Staking out the middle ground

By Michael Kranish, Globe Staff, 10/1/2000

ASHINGTON - When George W. Bush and Al Gore meet Tuesday in Boston for their first debate, one candidate will promote his agenda for cradle-to-grave government programs, and the other will urge that the surplus be used to pay off the national debt.

It is the opposite of what might be assumed. Bush, reaching for moderate support, is the one with the cradle-to-grave ''blueprint for the middle class,'' while Gore is pushing the conservative-sounding program to eliminate the debt.

Now, after months of molding their message toward the middle, Gore and Bush are carefully switching gears. They plan to use the Boston debate to draw the sharpest possible distinctions between their visions for America. But as they do so, they must struggle not to offend the moderates they have worked to attract. At the same time, each candidate is likely to portray his opponent as being out of the mainstream.

A clear victory in the debate could give a candidate a potentially decisive 3 percent or 4 percent bump in the polls, said Anthony Corrado, a Colby College professor who has studied the effect of debates on presidential elections.

''We will see both of them cast appeals to the middle class,'' said Corrado, author of ''Let America Decide,'' a book on presidential debates.

''I think they will tend not to be negative, particularly in this first debate.

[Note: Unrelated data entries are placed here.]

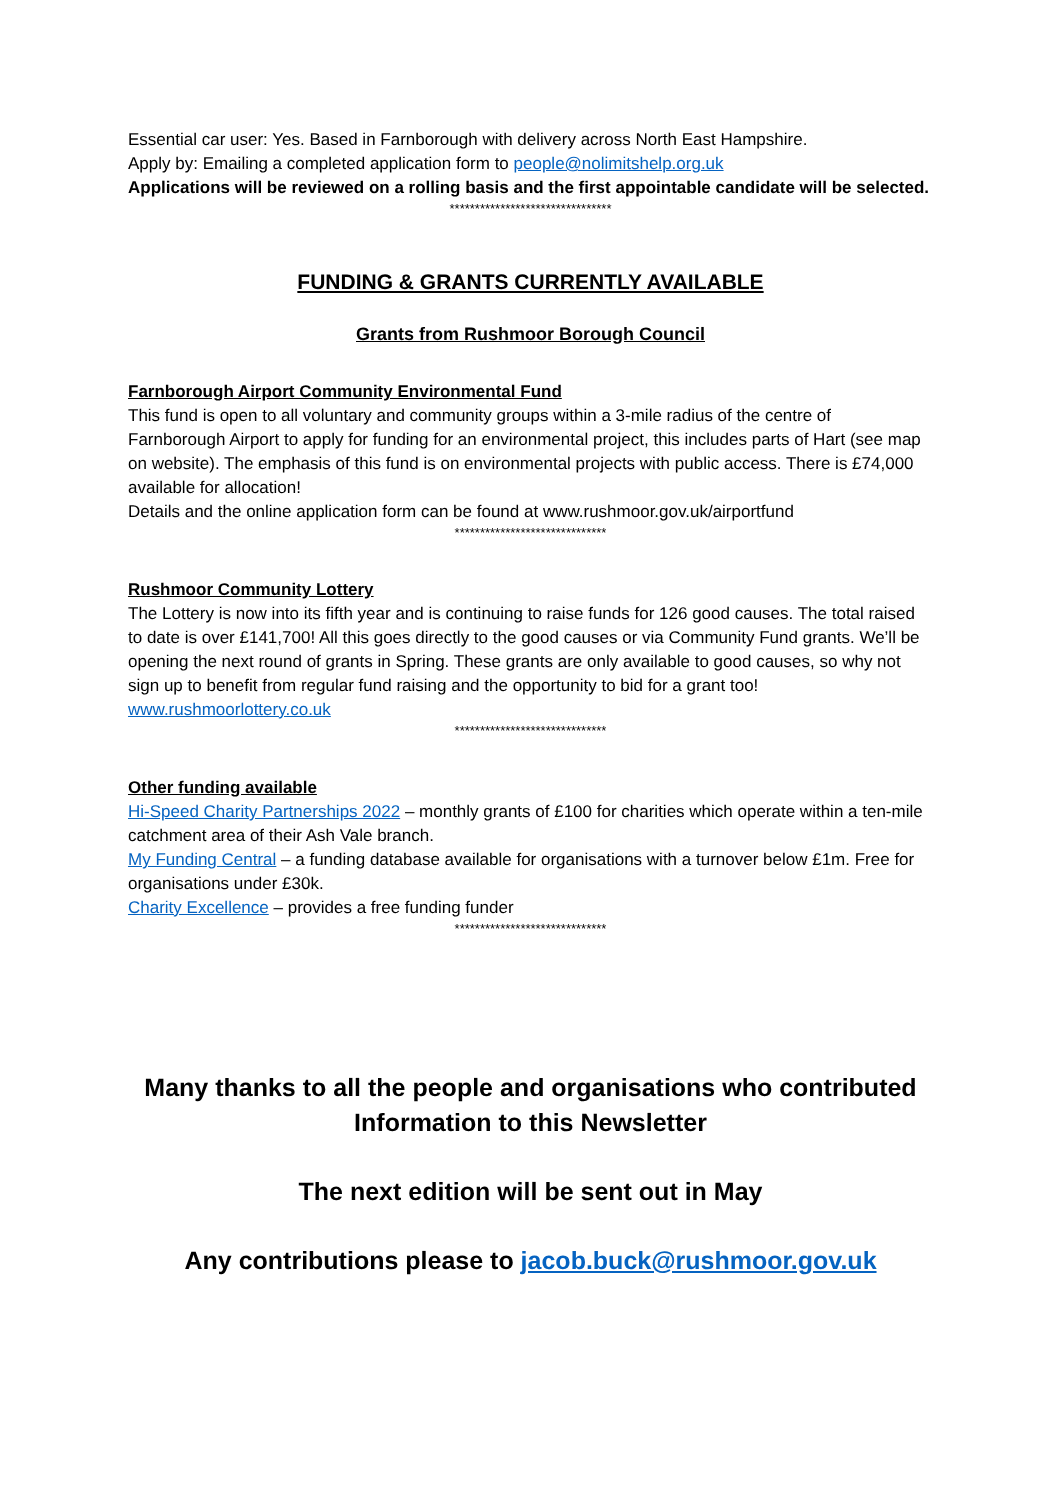Essential car user: Yes. Based in Farnborough with delivery across North East Hampshire.
Apply by: Emailing a completed application form to people@nolimitshelp.org.uk
Applications will be reviewed on a rolling basis and the first appointable candidate will be selected.
********************************
FUNDING & GRANTS CURRENTLY AVAILABLE
Grants from Rushmoor Borough Council
Farnborough Airport Community Environmental Fund
This fund is open to all voluntary and community groups within a 3-mile radius of the centre of Farnborough Airport to apply for funding for an environmental project, this includes parts of Hart (see map on website). The emphasis of this fund is on environmental projects with public access. There is £74,000 available for allocation!
Details and the online application form can be found at www.rushmoor.gov.uk/airportfund
******************************
Rushmoor Community Lottery
The Lottery is now into its fifth year and is continuing to raise funds for 126 good causes. The total raised to date is over £141,700! All this goes directly to the good causes or via Community Fund grants. We’ll be opening the next round of grants in Spring. These grants are only available to good causes, so why not sign up to benefit from regular fund raising and the opportunity to bid for a grant too! www.rushmoorlottery.co.uk
******************************
Other funding available
Hi-Speed Charity Partnerships 2022 – monthly grants of £100 for charities which operate within a ten-mile catchment area of their Ash Vale branch.
My Funding Central – a funding database available for organisations with a turnover below £1m. Free for organisations under £30k.
Charity Excellence – provides a free funding funder
******************************
Many thanks to all the people and organisations who contributed Information to this Newsletter
The next edition will be sent out in May
Any contributions please to jacob.buck@rushmoor.gov.uk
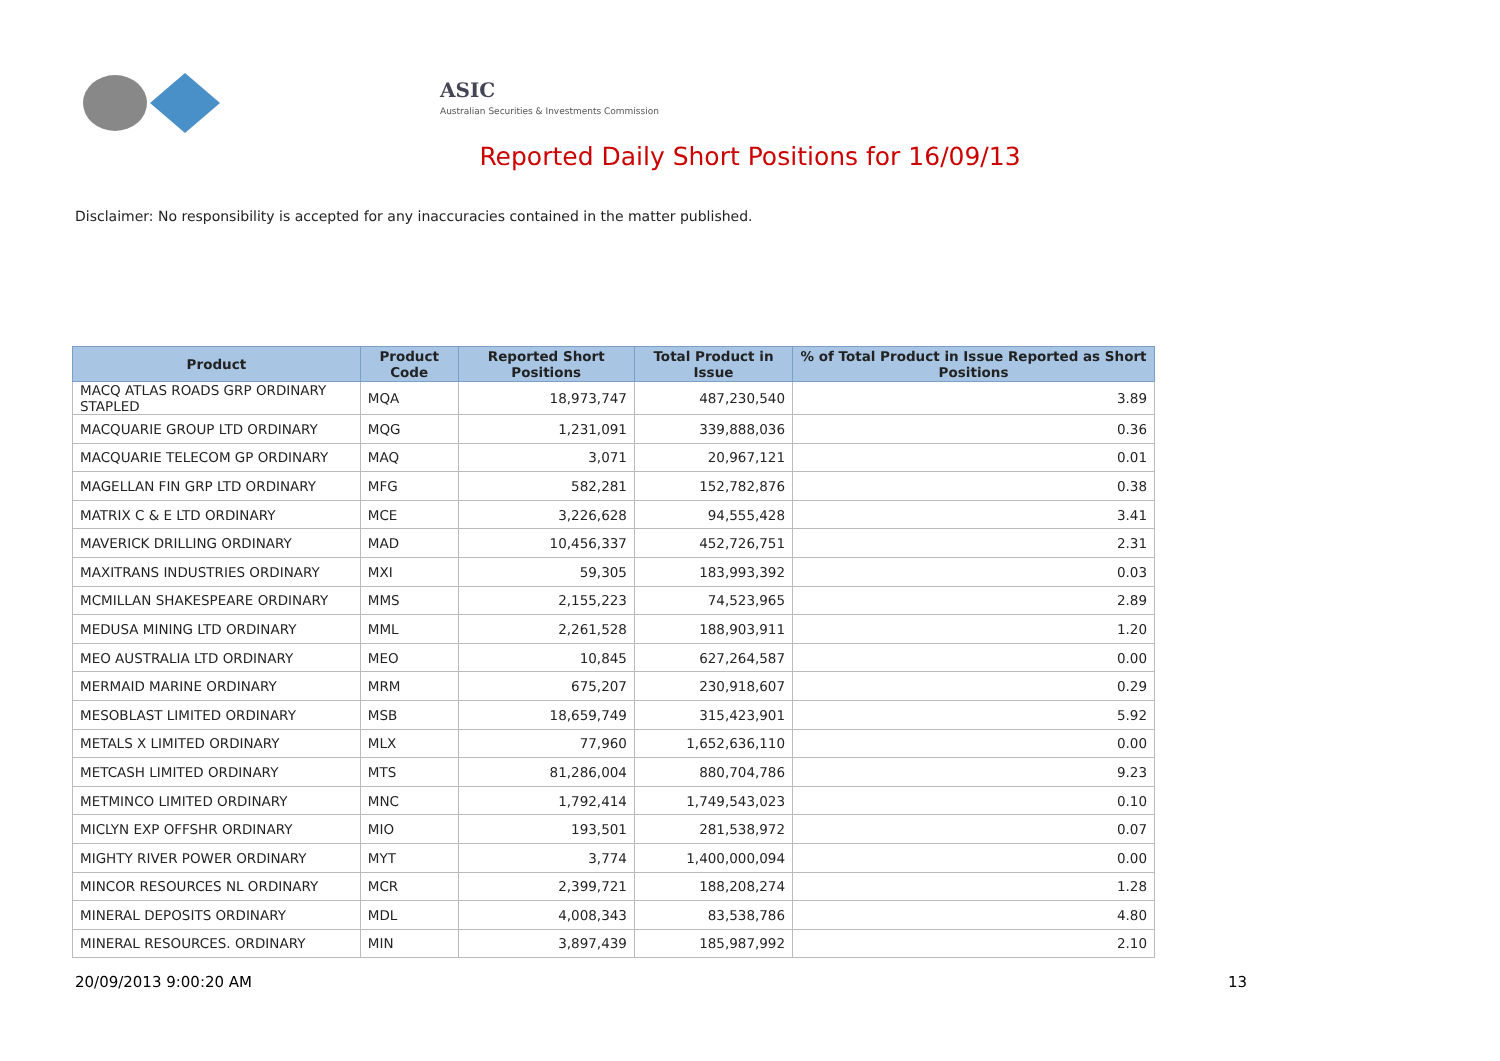ASIC
Australian Securities & Investments Commission
Reported Daily Short Positions for 16/09/13
Disclaimer: No responsibility is accepted for any inaccuracies contained in the matter published.
| Product | Product Code | Reported Short Positions | Total Product in Issue | % of Total Product in Issue Reported as Short Positions |
| --- | --- | --- | --- | --- |
| MACQ ATLAS ROADS GRP ORDINARY STAPLED | MQA | 18,973,747 | 487,230,540 | 3.89 |
| MACQUARIE GROUP LTD ORDINARY | MQG | 1,231,091 | 339,888,036 | 0.36 |
| MACQUARIE TELECOM GP ORDINARY | MAQ | 3,071 | 20,967,121 | 0.01 |
| MAGELLAN FIN GRP LTD ORDINARY | MFG | 582,281 | 152,782,876 | 0.38 |
| MATRIX C & E LTD ORDINARY | MCE | 3,226,628 | 94,555,428 | 3.41 |
| MAVERICK DRILLING ORDINARY | MAD | 10,456,337 | 452,726,751 | 2.31 |
| MAXITRANS INDUSTRIES ORDINARY | MXI | 59,305 | 183,993,392 | 0.03 |
| MCMILLAN SHAKESPEARE ORDINARY | MMS | 2,155,223 | 74,523,965 | 2.89 |
| MEDUSA MINING LTD ORDINARY | MML | 2,261,528 | 188,903,911 | 1.20 |
| MEO AUSTRALIA LTD ORDINARY | MEO | 10,845 | 627,264,587 | 0.00 |
| MERMAID MARINE ORDINARY | MRM | 675,207 | 230,918,607 | 0.29 |
| MESOBLAST LIMITED ORDINARY | MSB | 18,659,749 | 315,423,901 | 5.92 |
| METALS X LIMITED ORDINARY | MLX | 77,960 | 1,652,636,110 | 0.00 |
| METCASH LIMITED ORDINARY | MTS | 81,286,004 | 880,704,786 | 9.23 |
| METMINCO LIMITED ORDINARY | MNC | 1,792,414 | 1,749,543,023 | 0.10 |
| MICLYN EXP OFFSHR ORDINARY | MIO | 193,501 | 281,538,972 | 0.07 |
| MIGHTY RIVER POWER ORDINARY | MYT | 3,774 | 1,400,000,094 | 0.00 |
| MINCOR RESOURCES NL ORDINARY | MCR | 2,399,721 | 188,208,274 | 1.28 |
| MINERAL DEPOSITS ORDINARY | MDL | 4,008,343 | 83,538,786 | 4.80 |
| MINERAL RESOURCES. ORDINARY | MIN | 3,897,439 | 185,987,992 | 2.10 |
20/09/2013 9:00:20 AM 13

The tone will be, `I understand you, I understand what you care about.' We will hear a lot of stories about people they met on the campaign trail.''

In the 40-year history of televised debates, this will be the first general election encounter that occurs without the backdrop of either the Cold War or a budget deficit. The result is that this debate is likely to focus on the effect of the candidate's proposals on voters' everyday lives, down to the cost of prescription drugs, the price of gasoline and heating oil, and the quality of local schools.

If recent speeches are an indication, the debate may be dominated by a discussion of varying multibillion-dollar plans, as each candidate insists that his will provide more benefits. In recent days, for example, Bush and Gore have conducted a mini-debate over whose plan would be most beneficial to a 79-year-old Iowan who told Gore about how she collected soda cans to help pay for prescription drugs. Gore invited the woman, Winifred Skinner, to join him at the debate, but the Bush campaign hoped to turn the tables on the vice president by saying that the Texas governor's plan would provide more immediate relief to the woman.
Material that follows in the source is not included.